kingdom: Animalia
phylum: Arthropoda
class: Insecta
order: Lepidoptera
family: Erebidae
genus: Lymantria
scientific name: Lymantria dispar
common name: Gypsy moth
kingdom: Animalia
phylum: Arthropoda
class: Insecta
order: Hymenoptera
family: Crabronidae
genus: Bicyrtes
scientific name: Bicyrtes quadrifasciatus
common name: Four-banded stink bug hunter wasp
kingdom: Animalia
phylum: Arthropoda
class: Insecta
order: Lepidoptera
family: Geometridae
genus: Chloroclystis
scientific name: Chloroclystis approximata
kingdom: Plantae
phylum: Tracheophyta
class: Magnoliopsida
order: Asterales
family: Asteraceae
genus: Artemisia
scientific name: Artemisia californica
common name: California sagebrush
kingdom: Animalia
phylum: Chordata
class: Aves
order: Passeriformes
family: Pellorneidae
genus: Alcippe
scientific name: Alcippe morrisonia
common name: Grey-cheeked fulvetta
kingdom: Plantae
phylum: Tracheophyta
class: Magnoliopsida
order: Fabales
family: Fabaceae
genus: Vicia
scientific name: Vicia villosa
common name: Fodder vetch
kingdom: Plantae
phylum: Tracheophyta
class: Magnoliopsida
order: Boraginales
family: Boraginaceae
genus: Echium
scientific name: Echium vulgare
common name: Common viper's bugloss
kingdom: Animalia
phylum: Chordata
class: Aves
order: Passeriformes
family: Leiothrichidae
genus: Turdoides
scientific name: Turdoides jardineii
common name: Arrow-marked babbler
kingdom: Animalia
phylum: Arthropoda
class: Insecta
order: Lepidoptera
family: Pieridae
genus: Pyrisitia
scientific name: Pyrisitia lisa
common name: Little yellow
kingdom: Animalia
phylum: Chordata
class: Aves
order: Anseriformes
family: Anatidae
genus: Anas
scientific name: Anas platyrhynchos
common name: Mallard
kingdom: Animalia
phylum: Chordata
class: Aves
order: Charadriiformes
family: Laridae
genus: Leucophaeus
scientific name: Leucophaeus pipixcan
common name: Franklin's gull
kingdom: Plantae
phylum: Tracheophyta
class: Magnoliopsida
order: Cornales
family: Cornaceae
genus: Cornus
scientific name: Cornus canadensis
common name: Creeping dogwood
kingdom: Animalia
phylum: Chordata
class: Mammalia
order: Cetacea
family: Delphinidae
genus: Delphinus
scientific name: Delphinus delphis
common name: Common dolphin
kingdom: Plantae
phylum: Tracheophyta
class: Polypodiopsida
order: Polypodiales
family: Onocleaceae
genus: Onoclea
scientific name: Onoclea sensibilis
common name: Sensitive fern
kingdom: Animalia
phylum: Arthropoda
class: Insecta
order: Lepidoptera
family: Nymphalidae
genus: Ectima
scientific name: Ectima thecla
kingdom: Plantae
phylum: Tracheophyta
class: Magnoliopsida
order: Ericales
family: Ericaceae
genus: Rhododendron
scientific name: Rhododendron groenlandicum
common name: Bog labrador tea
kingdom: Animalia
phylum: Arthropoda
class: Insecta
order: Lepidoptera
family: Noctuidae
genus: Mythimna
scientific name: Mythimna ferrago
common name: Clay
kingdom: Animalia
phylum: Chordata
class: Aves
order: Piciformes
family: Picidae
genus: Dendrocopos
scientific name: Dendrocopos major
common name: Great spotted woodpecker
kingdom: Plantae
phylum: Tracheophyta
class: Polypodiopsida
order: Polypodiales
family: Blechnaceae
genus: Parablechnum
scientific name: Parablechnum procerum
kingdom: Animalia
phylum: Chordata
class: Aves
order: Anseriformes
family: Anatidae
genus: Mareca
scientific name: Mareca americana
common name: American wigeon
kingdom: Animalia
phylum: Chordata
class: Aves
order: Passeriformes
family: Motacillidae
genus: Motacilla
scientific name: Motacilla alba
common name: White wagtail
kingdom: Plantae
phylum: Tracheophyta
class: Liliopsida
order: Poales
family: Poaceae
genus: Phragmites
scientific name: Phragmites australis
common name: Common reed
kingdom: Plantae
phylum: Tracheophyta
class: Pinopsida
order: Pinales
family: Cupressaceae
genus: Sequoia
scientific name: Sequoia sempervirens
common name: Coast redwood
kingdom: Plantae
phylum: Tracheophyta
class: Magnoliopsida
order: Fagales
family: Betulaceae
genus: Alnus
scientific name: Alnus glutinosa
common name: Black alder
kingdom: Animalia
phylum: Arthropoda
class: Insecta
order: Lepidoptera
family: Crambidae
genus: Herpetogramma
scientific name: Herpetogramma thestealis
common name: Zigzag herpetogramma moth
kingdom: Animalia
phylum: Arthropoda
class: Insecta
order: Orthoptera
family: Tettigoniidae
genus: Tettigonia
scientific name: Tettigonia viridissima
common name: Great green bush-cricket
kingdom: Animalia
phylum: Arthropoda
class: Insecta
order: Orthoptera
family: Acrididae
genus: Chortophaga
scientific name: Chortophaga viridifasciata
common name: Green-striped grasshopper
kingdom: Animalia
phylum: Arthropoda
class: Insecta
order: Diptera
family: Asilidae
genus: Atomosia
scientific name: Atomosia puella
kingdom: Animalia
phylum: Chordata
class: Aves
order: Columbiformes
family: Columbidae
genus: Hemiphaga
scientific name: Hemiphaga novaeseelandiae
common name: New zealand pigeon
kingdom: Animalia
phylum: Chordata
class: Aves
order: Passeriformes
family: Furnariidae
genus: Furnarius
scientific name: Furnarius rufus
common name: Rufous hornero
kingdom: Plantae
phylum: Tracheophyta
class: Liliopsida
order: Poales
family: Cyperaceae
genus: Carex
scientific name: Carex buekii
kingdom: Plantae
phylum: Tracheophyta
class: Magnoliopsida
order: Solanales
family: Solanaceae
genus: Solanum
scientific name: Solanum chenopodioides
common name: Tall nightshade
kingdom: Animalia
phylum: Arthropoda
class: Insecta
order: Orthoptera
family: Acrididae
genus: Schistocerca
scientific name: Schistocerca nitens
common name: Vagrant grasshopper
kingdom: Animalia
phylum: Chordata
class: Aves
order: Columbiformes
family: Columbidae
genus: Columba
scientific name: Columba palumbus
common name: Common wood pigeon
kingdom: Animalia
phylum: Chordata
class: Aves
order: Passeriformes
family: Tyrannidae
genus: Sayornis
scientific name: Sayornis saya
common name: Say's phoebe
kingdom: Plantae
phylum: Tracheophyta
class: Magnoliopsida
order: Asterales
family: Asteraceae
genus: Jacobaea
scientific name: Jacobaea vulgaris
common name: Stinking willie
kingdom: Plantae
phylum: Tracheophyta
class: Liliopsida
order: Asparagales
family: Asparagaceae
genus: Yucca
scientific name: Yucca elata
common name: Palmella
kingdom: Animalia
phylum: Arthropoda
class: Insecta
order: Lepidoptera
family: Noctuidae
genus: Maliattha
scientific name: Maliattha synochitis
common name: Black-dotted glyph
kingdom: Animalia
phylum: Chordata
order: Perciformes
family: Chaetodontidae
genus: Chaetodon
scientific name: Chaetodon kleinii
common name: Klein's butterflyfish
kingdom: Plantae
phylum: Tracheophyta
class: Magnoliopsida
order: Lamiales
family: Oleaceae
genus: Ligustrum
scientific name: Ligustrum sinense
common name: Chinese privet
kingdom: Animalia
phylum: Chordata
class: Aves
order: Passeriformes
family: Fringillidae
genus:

◆ ◆ ◆ ◆ ◆ ◆ ◆

> **TO BE DONE**:
Give the lines of all the records again, substituting "vernacular name" for "common name" wherever it occurs and leaving everything else unchanged.

> **FINAL RESULT**:
kingdom: Animalia
phylum: Arthropoda
class: Insecta
order: Lepidoptera
family: Erebidae
genus: Lymantria
scientific name: Lymantria dispar
vernacular name: Gypsy moth
kingdom: Animalia
phylum: Arthropoda
class: Insecta
order: Hymenoptera
family: Crabronidae
genus: Bicyrtes
scientific name: Bicyrtes quadrifasciatus
vernacular name: Four-banded stink bug hunter wasp
kingdom: Animalia
phylum: Arthropoda
class: Insecta
order: Lepidoptera
family: Geometridae
genus: Chloroclystis
scientific name: Chloroclystis approximata
kingdom: Plantae
phylum: Tracheophyta
class: Magnoliopsida
order: Asterales
family: Asteraceae
genus: Artemisia
scientific name: Artemisia californica
vernacular name: California sagebrush
kingdom: Animalia
phylum: Chordata
class: Aves
order: Passeriformes
family: Pellorneidae
genus: Alcippe
scientific name: Alcippe morrisonia
vernacular name: Grey-cheeked fulvetta
kingdom: Plantae
phylum: Tracheophyta
class: Magnoliopsida
order: Fabales
family: Fabaceae
genus: Vicia
scientific name: Vicia villosa
vernacular name: Fodder vetch
kingdom: Plantae
phylum: Tracheophyta
class: Magnoliopsida
order: Boraginales
family: Boraginaceae
genus: Echium
scientific name: Echium vulgare
vernacular name: Common viper's bugloss
kingdom: Animalia
phylum: Chordata
class: Aves
order: Passeriformes
family: Leiothrichidae
genus: Turdoides
scientific name: Turdoides jardineii
vernacular name: Arrow-marked babbler
kingdom: Animalia
phylum: Arthropoda
class: Insecta
order: Lepidoptera
family: Pieridae
genus: Pyrisitia
scientific name: Pyrisitia lisa
vernacular name: Little yellow
kingdom: Animalia
phylum: Chordata
class: Aves
order: Anseriformes
family: Anatidae
genus: Anas
scientific name: Anas platyrhynchos
vernacular name: Mallard
kingdom: Animalia
phylum: Chordata
class: Aves
order: Charadriiformes
family: Laridae
genus: Leucophaeus
scientific name: Leucophaeus pipixcan
vernacular name: Franklin's gull
kingdom: Plantae
phylum: Tracheophyta
class: Magnoliopsida
order: Cornales
family: Cornaceae
genus: Cornus
scientific name: Cornus canadensis
vernacular name: Creeping dogwood
kingdom: Animalia
phylum: Chordata
class: Mammalia
order: Cetacea
family: Delphinidae
genus: Delphinus
scientific name: Delphinus delphis
vernacular name: Common dolphin
kingdom: Plantae
phylum: Tracheophyta
class: Polypodiopsida
order: Polypodiales
family: Onocleaceae
genus: Onoclea
scientific name: Onoclea sensibilis
vernacular name: Sensitive fern
kingdom: Animalia
phylum: Arthropoda
class: Insecta
order: Lepidoptera
family: Nymphalidae
genus: Ectima
scientific name: Ectima thecla
kingdom: Plantae
phylum: Tracheophyta
class: Magnoliopsida
order: Ericales
family: Ericaceae
genus: Rhododendron
scientific name: Rhododendron groenlandicum
vernacular name: Bog labrador tea
kingdom: Animalia
phylum: Arthropoda
class: Insecta
order: Lepidoptera
family: Noctuidae
genus: Mythimna
scientific name: Mythimna ferrago
vernacular name: Clay
kingdom: Animalia
phylum: Chordata
class: Aves
order: Piciformes
family: Picidae
genus: Dendrocopos
scientific name: Dendrocopos major
vernacular name: Great spotted woodpecker
kingdom: Plantae
phylum: Tracheophyta
class: Polypodiopsida
order: Polypodiales
family: Blechnaceae
genus: Parablechnum
scientific name: Parablechnum procerum
kingdom: Animalia
phylum: Chordata
class: Aves
order: Anseriformes
family: Anatidae
genus: Mareca
scientific name: Mareca americana
vernacular name: American wigeon
kingdom: Animalia
phylum: Chordata
class: Aves
order: Passeriformes
family: Motacillidae
genus: Motacilla
scientific name: Motacilla alba
vernacular name: White wagtail
kingdom: Plantae
phylum: Tracheophyta
class: Liliopsida
order: Poales
family: Poaceae
genus: Phragmites
scientific name: Phragmites australis
vernacular name: Common reed
kingdom: Plantae
phylum: Tracheophyta
class: Pinopsida
order: Pinales
family: Cupressaceae
genus: Sequoia
scientific name: Sequoia sempervirens
vernacular name: Coast redwood
kingdom: Plantae
phylum: Tracheophyta
class: Magnoliopsida
order: Fagales
family: Betulaceae
genus: Alnus
scientific name: Alnus glutinosa
vernacular name: Black alder
kingdom: Animalia
phylum: Arthropoda
class: Insecta
order: Lepidoptera
family: Crambidae
genus: Herpetogramma
scientific name: Herpetogramma thestealis
vernacular name: Zigzag herpetogramma moth
kingdom: Animalia
phylum: Arthropoda
class: Insecta
order: Orthoptera
family: Tettigoniidae
genus: Tettigonia
scientific name: Tettigonia viridissima
vernacular name: Great green bush-cricket
kingdom: Animalia
phylum: Arthropoda
class: Insecta
order: Orthoptera
family: Acrididae
genus: Chortophaga
scientific name: Chortophaga viridifasciata
vernacular name: Green-striped grasshopper
kingdom: Animalia
phylum: Arthropoda
class: Insecta
order: Diptera
family: Asilidae
genus: Atomosia
scientific name: Atomosia puella
kingdom: Animalia
phylum: Chordata
class: Aves
order: Columbiformes
family: Columbidae
genus: Hemiphaga
scientific name: Hemiphaga novaeseelandiae
vernacular name: New zealand pigeon
kingdom: Animalia
phylum: Chordata
class: Aves
order: Passeriformes
family: Furnariidae
genus: Furnarius
scientific name: Furnarius rufus
vernacular name: Rufous hornero
kingdom: Plantae
phylum: Tracheophyta
class: Liliopsida
order: Poales
family: Cyperaceae
genus: Carex
scientific name: Carex buekii
kingdom: Plantae
phylum: Tracheophyta
class: Magnoliopsida
order: Solanales
family: Solanaceae
genus: Solanum
scientific name: Solanum chenopodioides
vernacular name: Tall nightshade
kingdom: Animalia
phylum: Arthropoda
class: Insecta
order: Orthoptera
family: Acrididae
genus: Schistocerca
scientific name: Schistocerca nitens
vernacular name: Vagrant grasshopper
kingdom: Animalia
phylum: Chordata
class: Aves
order: Columbiformes
family: Columbidae
genus: Columba
scientific name: Columba palumbus
vernacular name: Common wood pigeon
kingdom: Animalia
phylum: Chordata
class: Aves
order: Passeriformes
family: Tyrannidae
genus: Sayornis
scientific name: Sayornis saya
vernacular name: Say's phoebe
kingdom: Plantae
phylum: Tracheophyta
class: Magnoliopsida
order: Asterales
family: Asteraceae
genus: Jacobaea
scientific name: Jacobaea vulgaris
vernacular name: Stinking willie
kingdom: Plantae
phylum: Tracheophyta
class: Liliopsida
order: Asparagales
family: Asparagaceae
genus: Yucca
scientific name: Yucca elata
vernacular name: Palmella
kingdom: Animalia
phylum: Arthropoda
class: Insecta
order: Lepidoptera
family: Noctuidae
genus: Maliattha
scientific name: Maliattha synochitis
vernacular name: Black-dotted glyph
kingdom: Animalia
phylum: Chordata
order: Perciformes
family: Chaetodontidae
genus: Chaetodon
scientific name: Chaetodon kleinii
vernacular name: Klein's butterflyfish
kingdom: Plantae
phylum: Tracheophyta
class: Magnoliopsida
order: Lamiales
family: Oleaceae
genus: Ligustrum
scientific name: Ligustrum sinense
vernacular name: Chinese privet
kingdom: Animalia
phylum: Chordata
class: Aves
order: Passeriformes
family: Fringillidae
genus:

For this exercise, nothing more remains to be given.